[EXERCISE INPUT Boundary: Start]

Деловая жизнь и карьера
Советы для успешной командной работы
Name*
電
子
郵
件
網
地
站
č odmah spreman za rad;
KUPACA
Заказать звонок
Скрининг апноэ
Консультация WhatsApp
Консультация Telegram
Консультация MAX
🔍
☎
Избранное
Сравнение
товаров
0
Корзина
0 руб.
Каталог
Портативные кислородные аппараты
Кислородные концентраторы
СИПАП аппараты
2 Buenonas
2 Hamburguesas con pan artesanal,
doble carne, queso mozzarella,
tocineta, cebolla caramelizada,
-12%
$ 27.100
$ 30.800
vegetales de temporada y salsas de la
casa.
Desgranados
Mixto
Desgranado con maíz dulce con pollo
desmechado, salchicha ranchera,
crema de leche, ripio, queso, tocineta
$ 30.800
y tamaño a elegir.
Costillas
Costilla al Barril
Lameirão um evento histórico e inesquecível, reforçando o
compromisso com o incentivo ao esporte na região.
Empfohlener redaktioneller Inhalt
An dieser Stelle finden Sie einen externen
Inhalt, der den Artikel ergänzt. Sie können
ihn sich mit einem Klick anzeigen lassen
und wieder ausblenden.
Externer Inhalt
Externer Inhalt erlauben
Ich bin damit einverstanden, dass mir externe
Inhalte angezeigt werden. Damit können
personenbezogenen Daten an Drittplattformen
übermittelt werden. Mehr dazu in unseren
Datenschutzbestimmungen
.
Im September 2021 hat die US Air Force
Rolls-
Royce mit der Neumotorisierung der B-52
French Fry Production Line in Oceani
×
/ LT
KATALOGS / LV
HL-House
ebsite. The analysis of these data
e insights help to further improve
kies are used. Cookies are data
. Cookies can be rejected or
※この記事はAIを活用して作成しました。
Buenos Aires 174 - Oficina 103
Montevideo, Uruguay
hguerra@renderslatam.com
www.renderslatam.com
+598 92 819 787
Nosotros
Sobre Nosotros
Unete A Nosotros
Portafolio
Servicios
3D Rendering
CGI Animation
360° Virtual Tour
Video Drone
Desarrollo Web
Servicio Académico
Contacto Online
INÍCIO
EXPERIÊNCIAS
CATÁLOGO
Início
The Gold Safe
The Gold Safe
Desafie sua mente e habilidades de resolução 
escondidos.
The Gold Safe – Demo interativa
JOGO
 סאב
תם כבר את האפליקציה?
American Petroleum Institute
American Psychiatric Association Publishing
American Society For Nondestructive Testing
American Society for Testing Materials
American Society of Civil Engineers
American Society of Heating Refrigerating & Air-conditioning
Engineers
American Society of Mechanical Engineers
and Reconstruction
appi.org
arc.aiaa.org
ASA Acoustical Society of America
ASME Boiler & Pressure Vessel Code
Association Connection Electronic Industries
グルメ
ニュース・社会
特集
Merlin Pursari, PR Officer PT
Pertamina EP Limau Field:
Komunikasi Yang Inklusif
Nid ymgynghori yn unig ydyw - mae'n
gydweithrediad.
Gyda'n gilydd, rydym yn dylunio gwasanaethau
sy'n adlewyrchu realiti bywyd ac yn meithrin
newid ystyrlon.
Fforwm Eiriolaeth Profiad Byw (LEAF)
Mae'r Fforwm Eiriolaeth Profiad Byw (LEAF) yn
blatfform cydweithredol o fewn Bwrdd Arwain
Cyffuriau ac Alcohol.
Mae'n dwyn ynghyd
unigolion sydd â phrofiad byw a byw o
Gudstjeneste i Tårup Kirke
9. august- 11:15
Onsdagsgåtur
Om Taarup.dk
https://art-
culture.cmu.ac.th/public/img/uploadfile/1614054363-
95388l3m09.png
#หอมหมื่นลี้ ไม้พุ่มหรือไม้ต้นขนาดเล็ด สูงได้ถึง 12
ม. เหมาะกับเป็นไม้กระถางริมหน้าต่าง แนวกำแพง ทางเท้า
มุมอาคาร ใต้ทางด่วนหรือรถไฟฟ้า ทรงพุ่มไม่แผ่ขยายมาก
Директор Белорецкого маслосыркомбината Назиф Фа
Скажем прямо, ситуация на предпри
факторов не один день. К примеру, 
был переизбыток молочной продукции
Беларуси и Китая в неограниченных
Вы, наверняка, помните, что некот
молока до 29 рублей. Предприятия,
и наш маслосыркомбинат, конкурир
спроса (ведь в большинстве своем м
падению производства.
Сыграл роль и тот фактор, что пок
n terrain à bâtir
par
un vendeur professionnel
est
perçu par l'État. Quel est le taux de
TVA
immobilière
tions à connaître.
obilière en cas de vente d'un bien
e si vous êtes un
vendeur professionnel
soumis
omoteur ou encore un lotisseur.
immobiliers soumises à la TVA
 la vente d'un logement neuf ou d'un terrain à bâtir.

[EXERCISE INPUT Boundary: End]

● TASK BRIEF:
Output each entry precisely as given.

● SOLUTION FOR THIS PROBLEM:
Деловая жизнь и карьера
Советы для успешной командной работы
Name*
電
子
郵
件
網
地
站
č odmah spreman za rad;
KUPACA
Заказать звонок
Скрининг апноэ
Консультация WhatsApp
Консультация Telegram
Консультация MAX
🔍
☎
Избранное
Сравнение
товаров
0
Корзина
0 руб.
Каталог
Портативные кислородные аппараты
Кислородные концентраторы
СИПАП аппараты
2 Buenonas
2 Hamburguesas con pan artesanal,
doble carne, queso mozzarella,
tocineta, cebolla caramelizada,
-12%
$ 27.100
$ 30.800
vegetales de temporada y salsas de la
casa.
Desgranados
Mixto
Desgranado con maíz dulce con pollo
desmechado, salchicha ranchera,
crema de leche, ripio, queso, tocineta
$ 30.800
y tamaño a elegir.
Costillas
Costilla al Barril
Lameirão um evento histórico e inesquecível, reforçando o
compromisso com o incentivo ao esporte na região.
Empfohlener redaktioneller Inhalt
An dieser Stelle finden Sie einen externen
Inhalt, der den Artikel ergänzt. Sie können
ihn sich mit einem Klick anzeigen lassen
und wieder ausblenden.
Externer Inhalt
Externer Inhalt erlauben
Ich bin damit einverstanden, dass mir externe
Inhalte angezeigt werden. Damit können
personenbezogenen Daten an Drittplattformen
übermittelt werden. Mehr dazu in unseren
Datenschutzbestimmungen
.
Im September 2021 hat die US Air Force
Rolls-
Royce mit der Neumotorisierung der B-52
French Fry Production Line in Oceani
×
/ LT
KATALOGS / LV
HL-House
ebsite. The analysis of these data
e insights help to further improve
kies are used. Cookies are data
. Cookies can be rejected or
※この記事はAIを活用して作成しました。
Buenos Aires 174 - Oficina 103
Montevideo, Uruguay
hguerra@renderslatam.com
www.renderslatam.com
+598 92 819 787
Nosotros
Sobre Nosotros
Unete A Nosotros
Portafolio
Servicios
3D Rendering
CGI Animation
360° Virtual Tour
Video Drone
Desarrollo Web
Servicio Académico
Contacto Online
INÍCIO
EXPERIÊNCIAS
CATÁLOGO
Início
The Gold Safe
The Gold Safe
Desafie sua mente e habilidades de resolução 
escondidos.
The Gold Safe – Demo interativa
JOGO
 סאב
תם כבר את האפליקציה?
American Petroleum Institute
American Psychiatric Association Publishing
American Society For Nondestructive Testing
American Society for Testing Materials
American Society of Civil Engineers
American Society of Heating Refrigerating & Air-conditioning
Engineers
American Society of Mechanical Engineers
and Reconstruction
appi.org
arc.aiaa.org
ASA Acoustical Society of America
ASME Boiler & Pressure Vessel Code
Association Connection Electronic Industries
グルメ
ニュース・社会
特集
Merlin Pursari, PR Officer PT
Pertamina EP Limau Field:
Komunikasi Yang Inklusif
Nid ymgynghori yn unig ydyw - mae'n
gydweithrediad.
Gyda'n gilydd, rydym yn dylunio gwasanaethau
sy'n adlewyrchu realiti bywyd ac yn meithrin
newid ystyrlon.
Fforwm Eiriolaeth Profiad Byw (LEAF)
Mae'r Fforwm Eiriolaeth Profiad Byw (LEAF) yn
blatfform cydweithredol o fewn Bwrdd Arwain
Cyffuriau ac Alcohol.
Mae'n dwyn ynghyd
unigolion sydd â phrofiad byw a byw o
Gudstjeneste i Tårup Kirke
9. august- 11:15
Onsdagsgåtur
Om Taarup.dk
https://art-
culture.cmu.ac.th/public/img/uploadfile/1614054363-
95388l3m09.png
#หอมหมื่นลี้ ไม้พุ่มหรือไม้ต้นขนาดเล็ด สูงได้ถึง 12
ม. เหมาะกับเป็นไม้กระถางริมหน้าต่าง แนวกำแพง ทางเท้า
มุมอาคาร ใต้ทางด่วนหรือรถไฟฟ้า ทรงพุ่มไม่แผ่ขยายมาก
Директор Белорецкого маслосыркомбината Назиф Фа
Скажем прямо, ситуация на предпри
факторов не один день. К примеру, 
был переизбыток молочной продукции
Беларуси и Китая в неограниченных
Вы, наверняка, помните, что некот
молока до 29 рублей. Предприятия,
и наш маслосыркомбинат, конкурир
спроса (ведь в большинстве своем м
падению производства.
Сыграл роль и тот фактор, что пок
n terrain à bâtir
par
un vendeur professionnel
est
perçu par l'État. Quel est le taux de
TVA
immobilière
tions à connaître.
obilière en cas de vente d'un bien
e si vous êtes un
vendeur professionnel
soumis
omoteur ou encore un lotisseur.
immobiliers soumises à la TVA
 la vente d'un logement neuf ou d'un terrain à bâtir.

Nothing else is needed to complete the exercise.